Although I said that no single person understands these systems, I think we all tend to believe that it would be possible if one tried. The systems are mostly designed to be decomposable, so that one part can change without affecting other parts, and they are mostly designed to fail safe, so that the failure of one component may cause degraded service but does not cause the system to stop working. Obviously in saying this I am using the language of programming, which is appropriate in that some computer programs are probably the most complex objects which humans have designed and built.
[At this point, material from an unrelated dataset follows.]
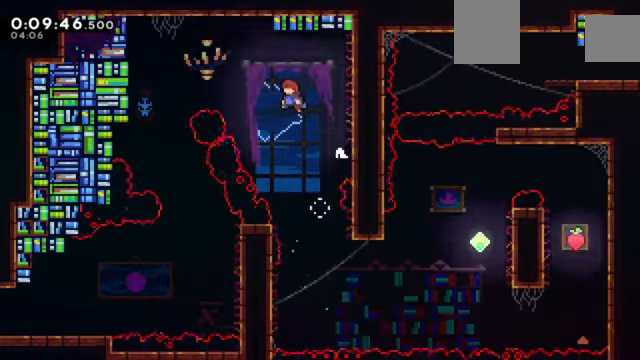
{"keys": ["left"], "events": [[133, "up", "down"], [133, "x", "down"], [333, "up", "up"], [333, "x", "up"], [333, "z", "up"]]}
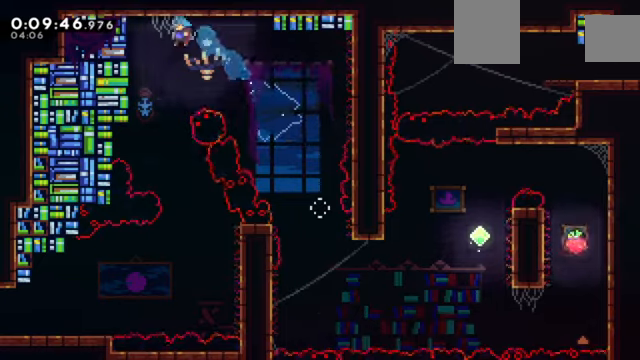
{"keys": ["right"], "events": [[67, "left", "up"], [367, "right", "down"]]}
The significant difference, however, is that computer programs were in fact designed, and they were designed with an awareness of complexity. The systems which form our society were not designed; they evolved. Evolution can and does produce systems which are more complex than ones that humans would design. My question for today is whether evolution produces systems which are more complex than people can understand.
Our tools for understanding complexity amount to 1) building an abstract mathematical model of the system and learning how to manipulate that model; 2) breaking the system into smaller components, understanding the components individually and understanding how they fit together. Nobody has any idea how to apply a mathematical model to a biological system, but there has been considerable progress in breaking them up into components. It is still theoretically possible that some parts of a biological system are too complex to understand; perhaps the neurotransmitter system that presumably underlies consciousness can not be broken up into components in any reasonable way. However, while that is a theoretical possibility I’m not sure that many people truly believe it. Scientists do continue to make steady progress in understanding biological systems.
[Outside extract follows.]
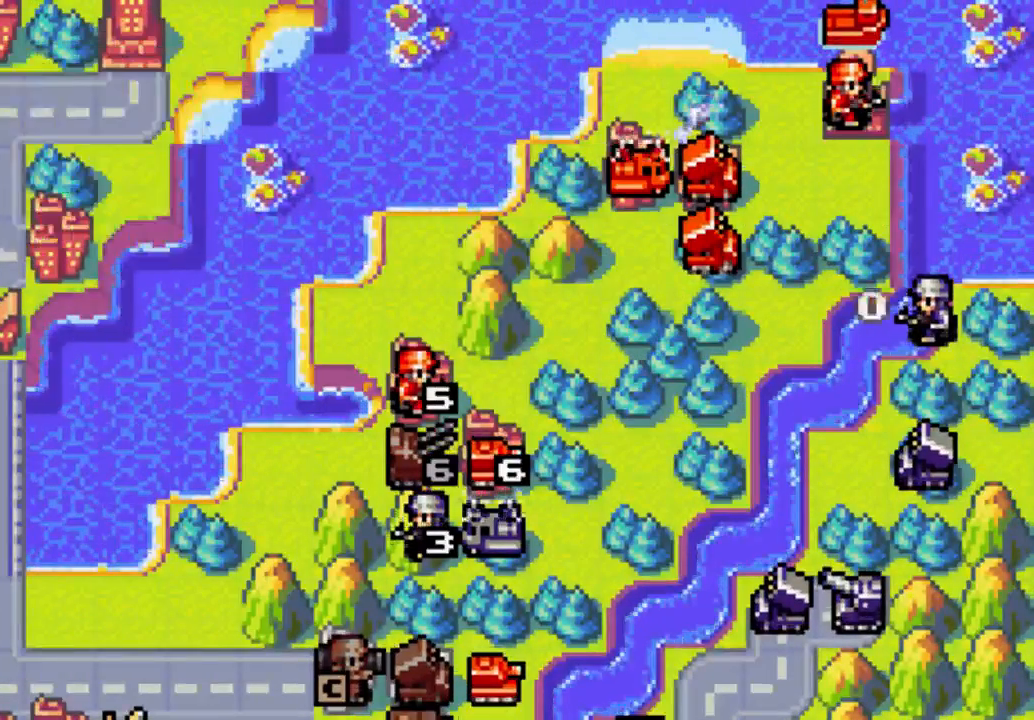
Gameplay with a controller (Xbox layout); each line is a JSON object with the inputs held at the frame after it (dt_ms = milliseconds from this image to that frame). "events" lists button and stick changes between this image and that frame as [ms after this image, input, new state], when the widget could be followed in between. Not read: L3 R3.
{"dt_ms": 500, "buttons": [], "left_stick": "center", "right_stick": "center", "events": []}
Biological systems are limited in their complexity by their size, by the constraints of their evolutionary history, and by the rigorous constraints of survival in an uncaring world. None of these limitations apply to systems created by humans. Human systems are limited in that any individual part must be comprehensible by a human, but the interconnection of those systems has no inherent limit in complexity.
So while it is clearly impossible for us to design a system which is too complex to understand, is it possible for one to evolve out of our society? Does the fact that economics is a failure as a predictive science suggest that that has already happened? Is it possible for us to develop more powerful tools of comprehension? If we did develop those tools, would we somehow use them to make systems still more complex?
What are the consequences of living in a system which is too complex to understand, if such a system is indeed possible? One of the lessons of state socialism was that planned economies don’t work. Was that only due to pervasive cynicism and opportunism among the bureaucrats, or was the problem really that no single person could grasp enough to plan the economy reasonably, or was the problem simply that they did not have the tools to do it? The market fundamentalists would say that a free market never fails, but anybody reading the newspaper today can see that that is not true, at least not in the short run which is what really matters for humans with a limited lifespan. I think that shows that while free market theory is a way to understand the complexity of our society, it simplifies too much, and fails to represent some significant aspects.
How do we benefit from the complexity of our society? Would it be better to make it simpler, or would we lose too much by doing so? Is it even possible to make it simpler without resorting to draconian coercion? Is there any natural limit to the complexity of society, other than the number of people involved?